When the cloud computing is concerned we used to think about rapid elasticity, resource pooling or broad network access. All the points are valid but what about security? Is it really safe that data is loaded somewhere off the premises? Are all the legal rules met as well? Lyftron supports many nice features: one of such features is data encryption.
The untrusted connection is defined in Lyftron as a target which the data cannot be pushed to “as-is”, but encrypted beforehand. Lyftron automatically encrypts the data for you while keeping the data types untouched. String data after encryption is unreadable, but numeric data remains similar to the original data. A few key points for data encryption in Lyftron :
- Types are intact – no need to rework a target table schema.
- Data looks pretty real – an ignorant reader might not notice that data is fake because dates keep the age, and numbers keep precision and scale.
- The consistency of encrypted values based on equal originals – you can still query the table because predicates will work (linkability).
- Encrypted content can be decrypted manually using built-in functions.
In the example below, we will create a cache of data in the cloud database. The goal is to store and process view data in the cloud while keeping the cached data encrypted in the target database.

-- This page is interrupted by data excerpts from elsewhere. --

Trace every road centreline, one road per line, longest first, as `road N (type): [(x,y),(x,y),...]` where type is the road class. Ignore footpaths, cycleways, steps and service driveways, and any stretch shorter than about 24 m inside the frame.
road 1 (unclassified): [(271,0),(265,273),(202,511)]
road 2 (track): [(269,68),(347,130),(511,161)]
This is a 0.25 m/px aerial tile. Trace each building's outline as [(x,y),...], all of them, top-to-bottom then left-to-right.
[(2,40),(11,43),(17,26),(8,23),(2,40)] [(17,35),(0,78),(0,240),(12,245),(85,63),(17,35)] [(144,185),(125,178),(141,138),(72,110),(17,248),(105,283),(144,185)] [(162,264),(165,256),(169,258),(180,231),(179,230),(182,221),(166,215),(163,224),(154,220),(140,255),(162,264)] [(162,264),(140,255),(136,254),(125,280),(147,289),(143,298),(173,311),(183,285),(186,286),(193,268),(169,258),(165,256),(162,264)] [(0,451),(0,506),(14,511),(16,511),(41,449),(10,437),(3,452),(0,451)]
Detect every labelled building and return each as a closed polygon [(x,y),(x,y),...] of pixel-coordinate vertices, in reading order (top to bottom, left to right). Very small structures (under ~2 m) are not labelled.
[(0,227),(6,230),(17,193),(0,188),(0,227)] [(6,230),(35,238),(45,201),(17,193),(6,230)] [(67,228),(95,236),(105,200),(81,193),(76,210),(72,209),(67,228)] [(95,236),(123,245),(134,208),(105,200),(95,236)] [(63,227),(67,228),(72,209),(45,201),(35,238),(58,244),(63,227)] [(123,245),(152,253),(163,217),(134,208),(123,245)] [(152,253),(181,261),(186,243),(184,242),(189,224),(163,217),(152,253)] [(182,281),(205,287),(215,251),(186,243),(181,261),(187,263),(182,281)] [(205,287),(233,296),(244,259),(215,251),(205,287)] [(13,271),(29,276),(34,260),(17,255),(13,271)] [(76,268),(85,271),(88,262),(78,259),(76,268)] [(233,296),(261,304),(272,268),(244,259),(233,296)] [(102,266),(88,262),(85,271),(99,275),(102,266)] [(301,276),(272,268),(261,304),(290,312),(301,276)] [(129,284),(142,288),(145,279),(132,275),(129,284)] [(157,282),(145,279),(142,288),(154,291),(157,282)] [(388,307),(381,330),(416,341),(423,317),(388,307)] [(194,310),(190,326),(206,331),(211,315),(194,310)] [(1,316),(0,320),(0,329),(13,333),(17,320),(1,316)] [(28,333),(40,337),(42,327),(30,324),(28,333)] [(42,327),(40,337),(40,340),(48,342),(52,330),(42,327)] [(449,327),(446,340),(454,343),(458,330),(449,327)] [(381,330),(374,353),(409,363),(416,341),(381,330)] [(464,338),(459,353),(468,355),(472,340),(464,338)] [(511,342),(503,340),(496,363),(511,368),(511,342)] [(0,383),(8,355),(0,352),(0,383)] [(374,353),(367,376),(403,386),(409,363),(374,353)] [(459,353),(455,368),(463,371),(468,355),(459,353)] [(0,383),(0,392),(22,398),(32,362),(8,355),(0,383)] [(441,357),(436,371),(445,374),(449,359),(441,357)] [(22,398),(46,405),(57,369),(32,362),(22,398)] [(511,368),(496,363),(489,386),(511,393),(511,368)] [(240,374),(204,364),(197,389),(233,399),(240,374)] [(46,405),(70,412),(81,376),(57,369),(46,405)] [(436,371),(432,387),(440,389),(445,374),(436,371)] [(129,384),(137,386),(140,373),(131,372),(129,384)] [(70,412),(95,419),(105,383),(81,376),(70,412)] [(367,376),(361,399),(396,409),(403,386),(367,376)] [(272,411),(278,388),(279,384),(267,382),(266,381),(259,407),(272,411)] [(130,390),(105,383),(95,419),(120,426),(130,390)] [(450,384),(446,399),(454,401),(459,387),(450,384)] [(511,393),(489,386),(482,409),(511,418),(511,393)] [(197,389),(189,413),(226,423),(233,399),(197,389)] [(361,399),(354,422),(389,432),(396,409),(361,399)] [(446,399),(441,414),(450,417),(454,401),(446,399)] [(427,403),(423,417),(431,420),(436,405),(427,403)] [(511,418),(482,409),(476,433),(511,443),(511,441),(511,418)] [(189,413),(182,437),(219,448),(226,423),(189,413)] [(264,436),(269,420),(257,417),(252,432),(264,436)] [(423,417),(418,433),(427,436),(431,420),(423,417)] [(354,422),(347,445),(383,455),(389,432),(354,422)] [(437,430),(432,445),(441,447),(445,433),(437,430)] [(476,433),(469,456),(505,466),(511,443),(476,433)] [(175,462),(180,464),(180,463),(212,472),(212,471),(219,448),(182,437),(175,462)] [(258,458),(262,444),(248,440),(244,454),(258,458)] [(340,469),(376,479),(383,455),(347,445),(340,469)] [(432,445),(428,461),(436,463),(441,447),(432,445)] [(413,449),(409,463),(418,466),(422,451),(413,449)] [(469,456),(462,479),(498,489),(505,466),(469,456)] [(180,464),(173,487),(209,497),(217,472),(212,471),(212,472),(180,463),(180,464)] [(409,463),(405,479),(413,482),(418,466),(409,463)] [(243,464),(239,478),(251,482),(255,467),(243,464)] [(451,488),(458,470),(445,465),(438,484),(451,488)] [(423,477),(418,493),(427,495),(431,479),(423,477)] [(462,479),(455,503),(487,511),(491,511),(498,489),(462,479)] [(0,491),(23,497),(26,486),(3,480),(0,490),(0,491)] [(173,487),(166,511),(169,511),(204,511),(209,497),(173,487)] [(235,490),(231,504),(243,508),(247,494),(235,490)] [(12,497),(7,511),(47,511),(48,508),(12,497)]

Let’s create a virtual database called ADW_source and import its metadata (you can read about it in the previous post: “How to integrate disparate data sources in 10 minutes”). First, we create the virtual database itself:
Our new target connection is on the local network, thus let’s treat it as trusted. Data processed using trusted connection is not going to be encrypted.
We need only one table metadata to be imported. We use FactCurrencyRate in our case:
Our virtual database was created:
Next step is to add a virtual database that we will use for data caching and processing. We will use Azure SQL Data Warehouse database hosted in Microsoft Azure cloud. The new database name will be AzureDWCache_source.
This time we set the connection as untrusted, to inform Lyftron that it needs to take special care of data marked as sensitive. Untrusted connection requires a seed value which forms a base encryption parameter used for this connection (and all databases base on the connection). The seed value requires an integer value within the range defined as follows: -2147483648 — 2147483647. Our connection requires also BULK INSERT batch size parameter which we will discuss later, so now let’s leave it as it is by default.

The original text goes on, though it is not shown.